Türkiye’de İngilizce öğrenmek, bazen diyete başlamak gibi… Herkes başlamak istiyor, çoğu adım atıyor ama bir noktada “yarın devam ederim” döngüsüne takılıp kalıyoruz. Trabzon’da American Life Dil Okulu kurucusu Emrah Yücesan, hem sahadan hem de sınıftan gözlemlerini paylaşarak Türklerin akıcı İngilizce konuşamadığı nedenleri anlattı.
İngilizceyi Ders Gibi Görüyoruz
Yücesan, Türk kültüründe “ders” kelimesinin kutsal olduğunu belirtiyor. Defter açılır, hocanın söyledikleri yazılır, konu ezberlenir. Ancak dil ders değil, alışkanlık işidir. İngilizce, tıp fakültesi gibi çalışarak değil; maruz kalarak öğrenilir. Öğrenciler hâlâ “Hocam kuralları ezberledim ama konuşamıyorum” noktasında takılı kalıyor.
Mükemmeliyetçilik Konuşmayı Engelliyor
Türk öğrenciler İngilizce konuşmadan önce zihninden bir kontrol paneli geçiriyor: fiil doğru mu, tense tutuyor mu, telaffuzda hata yapar mıyım, yabancı sanırlar mı? Bu sırada cümlenin yarısı unutuluyor. Yücesan, “İngilizce konuşmak biraz da çocuk olmak gibi… Yanlış yapacak, gülecek ve devam edeceksiniz. Ama biz yanlış yapmamak için çoğu zaman hiç konuşmuyoruz. Sonra da ‘Hocam anlamıyorum, konuşamıyorum’ diye üzülüyoruz” ifadelerini kullandı.
Pratik Yoksa Mucize Yok
Türkiye’de İngilizce kitaplarını çevirmiş, kelime listelerini ezberlemiş ama “Coffee please” derken bile sesi titreyen milyonlar var. Yücesan, yazılı İngilizce ile konuşma İngilizcesinin tamamen farklı dünyalar olduğunu vurguladı. Dizi izleyip altyazıya kitlenmenin yeterli olmadığını, çünkü beynin altyazıya odaklanırken İngilizceyi aktif olarak öğrenmediğini belirtti.

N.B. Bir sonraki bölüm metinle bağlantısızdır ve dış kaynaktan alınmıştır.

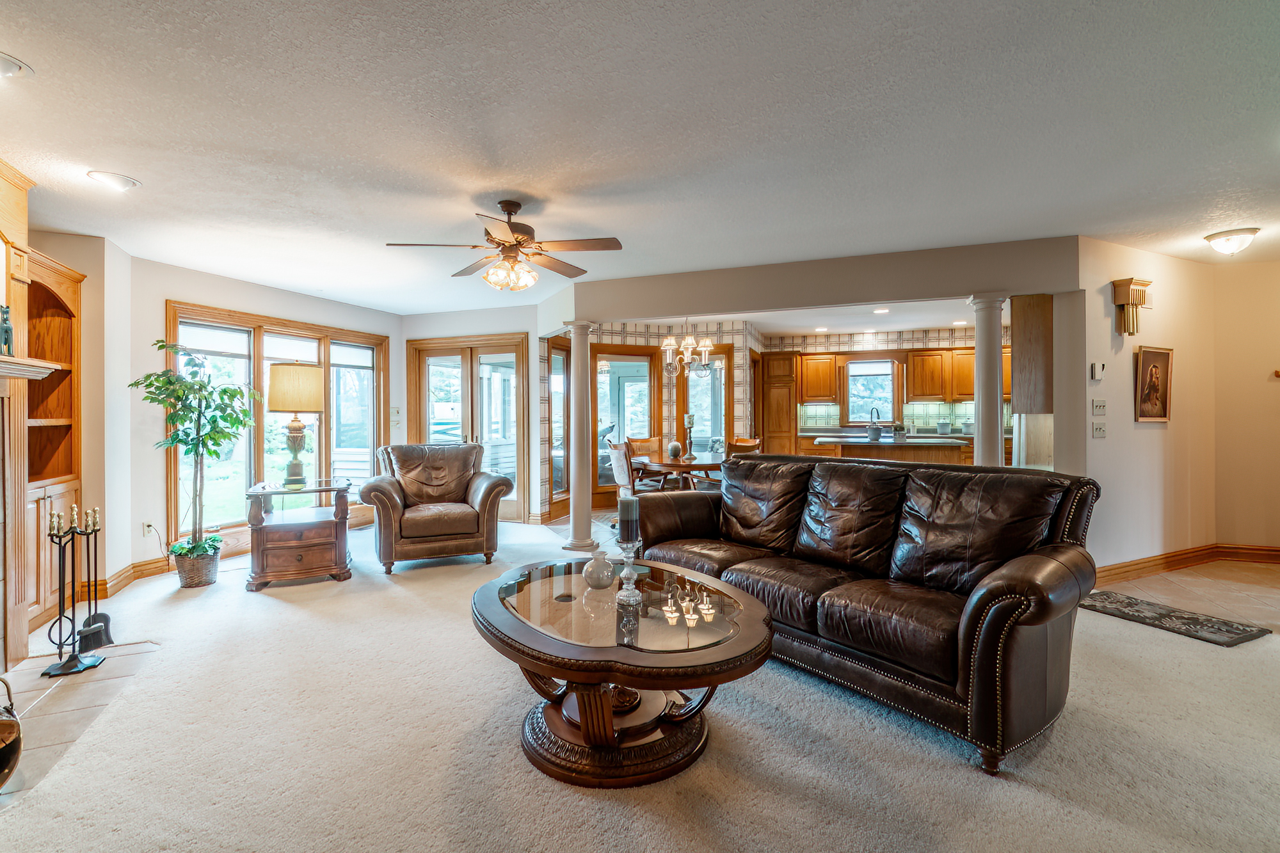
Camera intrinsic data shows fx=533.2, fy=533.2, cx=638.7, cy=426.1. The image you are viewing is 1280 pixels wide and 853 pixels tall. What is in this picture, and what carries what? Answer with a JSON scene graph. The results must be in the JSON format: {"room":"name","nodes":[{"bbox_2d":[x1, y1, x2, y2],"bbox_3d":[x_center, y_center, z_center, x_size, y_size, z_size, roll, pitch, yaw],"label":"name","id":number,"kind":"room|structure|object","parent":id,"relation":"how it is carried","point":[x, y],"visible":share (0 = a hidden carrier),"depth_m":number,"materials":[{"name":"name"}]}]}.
{"room":"living room","nodes":[
{"label":"living room","id":0,"kind":"room"},
{"bbox_2d":[26,231,133,608],"bbox_3d":[-3.968,-0.044,3.348,0.653,2.539,1.429,0,0,20],"label":"left wall","id":1,"kind":"structure","parent":0,"point":[86,459],"depth_m":3.90,"materials":[{"name":"beige paint"}]},
{"bbox_2d":[0,154,44,679],"bbox_3d":[-3.134,-0.021,2.231,0.903,2.560,1.100,0,0,20],"label":"fireplace","id":2,"kind":"object","parent":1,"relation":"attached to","point":[6,227],"visible":0.95,"depth_m":2.72,"materials":[{"name":"brown wood"}]},
{"bbox_2d":[0,304,15,356],"bbox_3d":[-3.027,-0.456,2.521,0.089,0.252,0.109,0,0,-34],"label":"figurine","id":3,"kind":"object","parent":2,"relation":"on","point":[6,339],"visible":0.96,"depth_m":2.52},
{"bbox_2d":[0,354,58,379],"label":"mantel","id":4,"kind":"object","parent":2,"relation":"attached to","point":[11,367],"visible":1,"depth_m":2.52,"materials":[{"name":"white"}]},
{"bbox_2d":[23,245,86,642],"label":"built-in bookcase","id":5,"kind":"object","parent":1,"relation":"in","point":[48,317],"visible":0.68,"depth_m":3.48,"materials":[{"name":"brown wood"}]},
{"bbox_2d":[115,253,408,574],"bbox_3d":[-3.497,-0.071,5.441,0.152,2.508,2.855,0,0,20],"label":"window wall","id":6,"kind":"structure","parent":0,"point":[159,297],"depth_m":4.36,"materials":[{"name":"paint"}]},
{"bbox_2d":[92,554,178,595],"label":"baseboard","id":7,"kind":"structure","parent":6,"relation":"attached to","point":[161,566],"depth_m":4.12,"materials":[{"name":"brown wood"}]},
{"bbox_2d":[142,520,154,536],"bbox_3d":[-3.888,0.814,4.225,0.017,0.115,0.071,0,0,20],"label":"wall socket","id":8,"kind":"object","parent":6,"relation":"attached to","point":[146,528],"visible":0.89,"depth_m":4.22,"materials":[{"name":"white plastic"}]},
{"bbox_2d":[165,302,387,541],"bbox_3d":[-3.506,-0.021,5.471,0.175,2.052,2.279,0,0,20],"label":"window","id":9,"kind":"structure","parent":6,"relation":"in","point":[331,414],"depth_m":5.13,"materials":[{"name":"brown glass"}]},
{"bbox_2d":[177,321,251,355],"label":"window shade","id":10,"kind":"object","parent":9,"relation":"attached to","point":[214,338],"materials":[{"name":"white fabric"}]},
{"bbox_2d":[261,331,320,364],"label":"window shade","id":11,"kind":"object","parent":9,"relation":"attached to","point":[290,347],"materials":[{"name":"white fabric"}]},
{"bbox_2d":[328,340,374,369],"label":"window shade","id":12,"kind":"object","parent":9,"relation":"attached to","point":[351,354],"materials":[{"name":"white fabric"}]},
{"bbox_2d":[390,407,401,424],"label":"light switch","id":13,"kind":"object","parent":6,"relation":"attached to","point":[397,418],"visible":0.99,"depth_m":6.37,"materials":[{"name":"white plastic"}]},
{"bbox_2d":[396,305,542,521],"bbox_3d":[-2.040,-0.112,6.610,2.015,2.528,0.166,0,0,20],"label":"back wall","id":14,"kind":"structure","parent":0,"point":[507,322],"depth_m":6.42,"materials":[{"name":"beige paint"}]},
{"bbox_2d":[405,335,526,522],"bbox_3d":[-2.097,0.043,6.590,1.575,2.191,0.155,0,0,20],"label":"french door","id":15,"kind":"structure","parent":14,"relation":"in","point":[429,361],"depth_m":6.55,"materials":[{"name":"brown glass"}]},
{"bbox_2d":[0,509,1279,852],"bbox_3d":[0.264,1.244,3.122,9.731,0.102,8.803,0,0,20],"label":"carpet floor","id":16,"kind":"structure","parent":0,"point":[968,774],"depth_m":2.02,"materials":[{"name":"beige carpet"}]},
{"bbox_2d":[0,637,160,807],"bbox_3d":[-2.696,1.254,2.214,1.347,0.017,1.189,0,0,20],"label":"tile hearth","id":17,"kind":"object","parent":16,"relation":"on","point":[91,682],"visible":0.68,"depth_m":2.43,"materials":[{"name":"tile"}]},
{"bbox_2d":[0,673,23,788],"bbox_3d":[-2.255,1.041,1.775,0.333,0.393,0.335,0,0,4],"label":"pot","id":18,"kind":"object","parent":17,"relation":"on","point":[3,752],"visible":1,"depth_m":1.82,"materials":[{"name":"metal"}]},
{"bbox_2d":[43,504,105,678],"bbox_3d":[-2.872,0.816,2.693,0.223,0.813,0.237,0,0,20],"label":"fireplace tool set","id":19,"kind":"object","parent":17,"relation":"on","point":[61,615],"visible":0.99,"depth_m":2.68,"materials":[{"name":"black metal"}]},
{"bbox_2d":[171,545,220,588],"bbox_3d":[-3.404,1.091,4.122,0.326,0.253,0.323,0,0,20],"label":"plant basket","id":20,"kind":"object","parent":16,"relation":"on","point":[208,560],"visible":0.82,"depth_m":4.02,"materials":[{"name":"wicker"}]},
{"bbox_2d":[133,341,259,569],"bbox_3d":[-3.341,0.269,4.028,0.750,1.694,0.759,0,0,20],"label":"potted tree","id":21,"kind":"object","parent":20,"relation":"in","point":[161,347],"visible":0.95,"depth_m":3.99,"materials":[{"name":"green plant"}]},
{"bbox_2d":[245,478,353,590],"bbox_3d":[-2.671,0.832,4.274,0.728,0.721,0.665,0,0,-23],"label":"end table","id":22,"kind":"object","parent":16,"relation":"on","point":[324,488],"visible":0.96,"depth_m":4.05,"materials":[{"name":"brown wood"}]},
{"bbox_2d":[266,360,325,488],"bbox_3d":[-2.746,-0.024,4.287,0.394,0.984,0.395,0,0,-30],"label":"table lamp","id":23,"kind":"object","parent":22,"relation":"on","point":[279,381],"visible":0.99,"depth_m":4.16,"materials":[{"name":"metal"}]},
{"bbox_2d":[360,442,510,572],"bbox_3d":[-1.791,0.660,4.741,1.111,1.001,1.017,0,0,-23],"label":"leather armchair","id":24,"kind":"object","parent":16,"relation":"on","point":[392,496],"visible":0.99,"depth_m":4.46,"materials":[{"name":"brown leather"}]},
{"bbox_2d":[563,319,598,556],"bbox_3d":[-0.553,0.112,5.099,0.336,2.154,0.333,0,0,20],"label":"column","id":25,"kind":"structure","parent":16,"relation":"on","point":[587,503],"depth_m":5.03,"materials":[{"name":"white paint"}]},
{"bbox_2d":[471,556,776,787],"bbox_3d":[-0.101,0.968,2.247,1.101,0.489,1.403,0,1,-36],"label":"coffee table","id":26,"kind":"object","parent":16,"relation":"on","point":[757,608],"visible":0.95,"depth_m":1.93,"materials":[{"name":"brown wood"}]},
{"bbox_2d":[581,550,616,588],"bbox_3d":[-0.175,0.633,2.365,0.142,0.159,0.142,0,0,-29],"label":"white vase","id":27,"kind":"object","parent":26,"relation":"on","point":[602,575],"visible":1,"depth_m":2.32,"materials":[{"name":"white ceramic"}]},
{"bbox_2d":[613,536,644,602],"bbox_3d":[-0.039,0.577,2.171,0.120,0.237,0.121,0,0,-24],"label":"candle holder","id":28,"kind":"object","parent":26,"relation":"on","point":[632,590],"visible":0.98,"depth_m":2.15,"materials":[{"name":"clear glass"}]},
{"bbox_2d":[616,492,639,542],"bbox_3d":[-0.044,0.386,2.212,0.084,0.213,0.084,0,0,20],"label":"candle","id":29,"kind":"object","parent":28,"relation":"on","point":[622,503],"visible":0.98,"depth_m":2.18,"materials":[{"name":"wax"}]},
{"bbox_2d":[606,438,664,497],"bbox_3d":[0.019,0.656,5.626,0.525,0.987,0.533,0,0,32],"label":"dining chair","id":30,"kind":"object","parent":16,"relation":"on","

Dil Öğrenmeyi Süreç Değil Proje Gibi Görüyoruz
Türklerin zaman planları genellikle şöyle: Ocak’ta başlıyorum, Şubat’ta ilerleyemedim, Mart’ta kesin başlıyorum. Ramazan, yaz tatili ve okul yoğunluğu bahaneleriyle süreç sürekli erteleniyor. Yücesan, bu döngüyü “Time Loop” filmi kıskanır diyerek açıkladı.
Yanlış Beklenti: 3 Ayda Akıcı İngilizce
Yücesan, dil okulu sahipleri olarak öğrencileri hemen akıcı hale getirecek bir sihir olmadığını belirtiyor. “İngilizce hızlandırılmış öğrenilir ama hızlandırılmış mükemmel konuşulmaz. Düzen, pratik ve özgüven temel unsurlardır. Bizde ise sabırsızlık bu üçlüyü sürekli bozuyor” dedi.
Çözüm: Maruz Kal, Konuş, Yanlış Yap, Tekrar Et
Yücesan’a göre çözüm basit: İngilizceye maruz kalmak, konuşmak, yanlış yapmak ve tekrar etmek. Korkuyu bir kenara bırakıp İngilizceyi hayatın içine almak gerekiyor. Okulda, kafede, evde, trafikte her yerde dil pratiği yapılmalı.
American Life Trabzon Dil Okulu kurucusu Emrah Yücesan, öğrencilerin konuşma pratiği arttıkça “ben yapamam” duvarının yıkıldığını ve geriye sadece “Keşke daha önce başlasaydım” düşüncesinin kaldığını ifade etti.